William H. Howe
Ottawa — A memorial service for William H. “Bill” Howe, 81, Ottawa, will be at a later date at Ottawa Carnegie Arts Center.
Mr. Howe died Tuesday, Aug. 18, 2009, at Ransom Memorial Hospital in Ottawa.
He was born on June 18, 1928, in Stockton, Calif., the son of Edwin and Eugenia Howe. He was a resident of Ottawa for most of his life.
Mr. Howe was known as the “Butterfly Man.” He was an internationally recognized expert on butterflies and moths and illustrated or contributed as a coordinating editor for such publications as Doubleday’s “The Butterflies of North America,” in 1975; Readers Digest’s “North American Wildlife,” in 1982; and the first authoritative volume on Mexico’s species of butterflies, “Mariposas de Mexico,” published in 1984.
He was the writer and illustrator of the book “Our Butterflies and Moths,” published in 1963, which kicked off his career. He was commissioned to create butterfly illustrations for Heritage Cards and the Franklin Mint.
He attended the West Coast Institute of Arts and Crafts in Berkeley, Calif., and earned a bachelor’s degree in biology from Ottawa University in 1951. He later attended the Kansas City Art Institute. Many of the reference specimens used for paintings were collected during more than 83 trips to Mexico.
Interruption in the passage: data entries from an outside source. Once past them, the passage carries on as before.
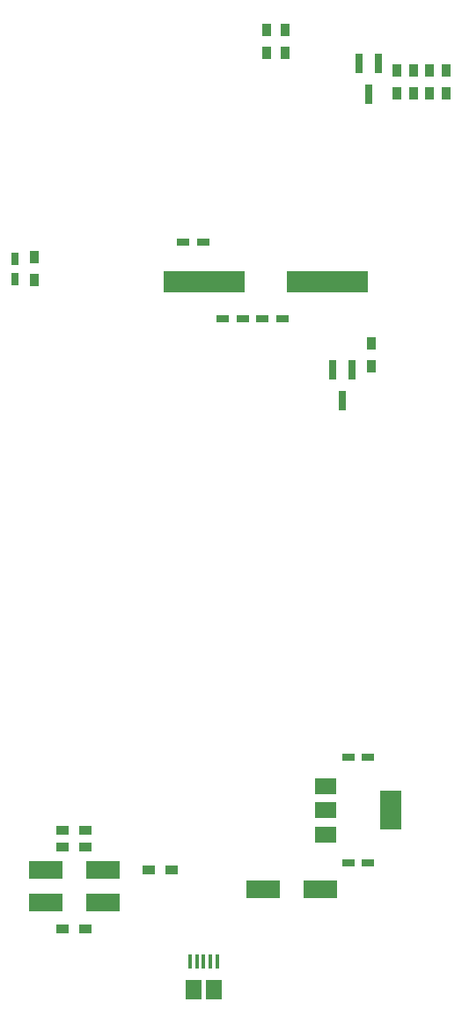
<source format=gtp>
G04 #@! TF.GenerationSoftware,KiCad,Pcbnew,(5.0.0)*
G04 #@! TF.CreationDate,2019-04-09T22:58:22-03:00*
G04 #@! TF.ProjectId,FranzBoy,4672616E7A426F792E6B696361645F70,rev?*
G04 #@! TF.SameCoordinates,Original*
G04 #@! TF.FileFunction,Paste,Top*
G04 #@! TF.FilePolarity,Positive*
%FSLAX46Y46*%
G04 Gerber Fmt 4.6, Leading zero omitted, Abs format (unit mm)*
G04 Created by KiCad (PCBNEW (5.0.0)) date 04/09/19 22:58:22*
%MOMM*%
%LPD*%
G01*
G04 APERTURE LIST*
%ADD10R,0.900000X1.200000*%
%ADD11R,0.750000X1.200000*%
%ADD12R,1.200000X0.750000*%
%ADD13R,7.875000X2.000000*%
%ADD14R,0.800000X1.900000*%
%ADD15R,3.300000X1.700000*%
%ADD16R,1.200000X0.900000*%
%ADD17R,2.000000X1.500000*%
%ADD18R,2.000000X3.800000*%
%ADD19R,1.500000X1.900000*%
%ADD20R,0.400000X1.350000*%
G04 APERTURE END LIST*
D10*
G04 #@! TO.C,R1*
X118745000Y-108120000D03*
X118745000Y-110320000D03*
G04 #@! TD*
D11*
G04 #@! TO.C,C1*
X116840000Y-108270000D03*
X116840000Y-110170000D03*
G04 #@! TD*
D12*
G04 #@! TO.C,C2*
X136845000Y-114046000D03*
X138745000Y-114046000D03*
G04 #@! TD*
G04 #@! TO.C,C3*
X140655000Y-114046000D03*
X142555000Y-114046000D03*
G04 #@! TD*
D13*
G04 #@! TO.C,Y1*
X146907500Y-110490000D03*
X135032500Y-110490000D03*
G04 #@! TD*
D14*
G04 #@! TO.C,Q1*
X148336000Y-121896000D03*
X147386000Y-118896000D03*
X149286000Y-118896000D03*
G04 #@! TD*
D12*
G04 #@! TO.C,C4*
X134935000Y-106680000D03*
X133035000Y-106680000D03*
G04 #@! TD*
D10*
G04 #@! TO.C,R2*
X142875000Y-88476000D03*
X142875000Y-86276000D03*
G04 #@! TD*
G04 #@! TO.C,R3*
X141097000Y-86276000D03*
X141097000Y-88476000D03*
G04 #@! TD*
D12*
G04 #@! TO.C,C5*
X150810000Y-166370000D03*
X148910000Y-166370000D03*
G04 #@! TD*
G04 #@! TO.C,C6*
X148910000Y-156210000D03*
X150810000Y-156210000D03*
G04 #@! TD*
D10*
G04 #@! TO.C,D1*
X155194000Y-90140882D03*
X155194000Y-92340882D03*
G04 #@! TD*
G04 #@! TO.C,R4*
X156718000Y-92340882D03*
X156718000Y-90140882D03*
G04 #@! TD*
D15*
G04 #@! TO.C,D2*
X125305000Y-167005000D03*
X119805000Y-167005000D03*
G04 #@! TD*
G04 #@! TO.C,D3*
X125305000Y-170180000D03*
X119805000Y-170180000D03*
G04 #@! TD*
D16*
G04 #@! TO.C,R5*
X131910000Y-167005000D03*
X129710000Y-167005000D03*
G04 #@! TD*
G04 #@! TO.C,R6*
X121455000Y-172720000D03*
X123655000Y-172720000D03*
G04 #@! TD*
G04 #@! TO.C,R7*
X121455000Y-163195000D03*
X123655000Y-163195000D03*
G04 #@! TD*
G04 #@! TO.C,R8*
X123655000Y-164846000D03*
X121455000Y-164846000D03*
G04 #@! TD*
D15*
G04 #@! TO.C,D4*
X140760000Y-168910000D03*
X146260000Y-168910000D03*
G04 #@! TD*
D17*
G04 #@! TO.C,U2*
X146710000Y-158990000D03*
X146710000Y-163590000D03*
X146710000Y-161290000D03*
D18*
X153010000Y-161290000D03*
G04 #@! TD*
D14*
G04 #@! TO.C,Q2*
X150876000Y-92432000D03*
X149926000Y-89432000D03*
X151826000Y-89432000D03*
G04 #@! TD*
D10*
G04 #@! TO.C,R9*
X151130000Y-116375000D03*
X151130000Y-118575000D03*
G04 #@! TD*
G04 #@! TO.C,R10*
X153574000Y-92340882D03*
X153574000Y-90140882D03*
G04 #@! TD*
G04 #@! TO.C,R11*
X158369000Y-90170000D03*
X158369000Y-92370000D03*
G04 #@! TD*
D19*
G04 #@! TO.C,J4*
X134001000Y-178529500D03*
D20*
X135001000Y-175829500D03*
X135651000Y-175829500D03*
X136301000Y-175829500D03*
X133701000Y-175829500D03*
X134351000Y-175829500D03*
D19*
X136001000Y-178529500D03*
G04 #@! TD*
M02*

</source>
Mr. Howe’s paintings hang in more than 50 museums, universities, public offices and private collections in the United States, Canada and Mexico. One exhibit in 1994 contained 40 paintings displaying four distinct styles of art (pointillism, enlarged imagery, traditional and surrealism) in Dyche Hall at Kansas University. He completed seven murals for the Presidential Palace in Tamazunchale, San Luis Potosi, Mexico.
In 1984, the Kansas Arts Commission funded a state tour of Mr. Howe’s paintings titled “Butterflies of Kansas.” He was honored as Kansas Artist of the Year in 1987 by Gov. Mike Hayden.
In 1993, KTWU channel 11 filmed a piece on Mr. Howe shown on “Sunflower Journeys” featuring “The Ottawa Butterfly Man” and his work.
He donated collections and paintings over the years to various institutions, including the Smithsonian’s Museum of Natural History; the Crambrook Institute in Bloomfield Hills, Mich.; and a collection of 10,000 butterflies from around the world to the American Museum of Natural History in New York City in the 1960s.
Mr. Howe’s articles and reproductions of his paintings appeared in many newspapers over the years, such as The Kansas City Star, The Denver Post, New Orleans Times, Chicago Sun-Times and The Washington Post.
Survivors include a brother, George T., Ottawa.
Memorials are suggested to the William “Bill” Howe art scholarship, sent in care of Peoples Bank, P.O. Box 20, Ottawa, KS 66067.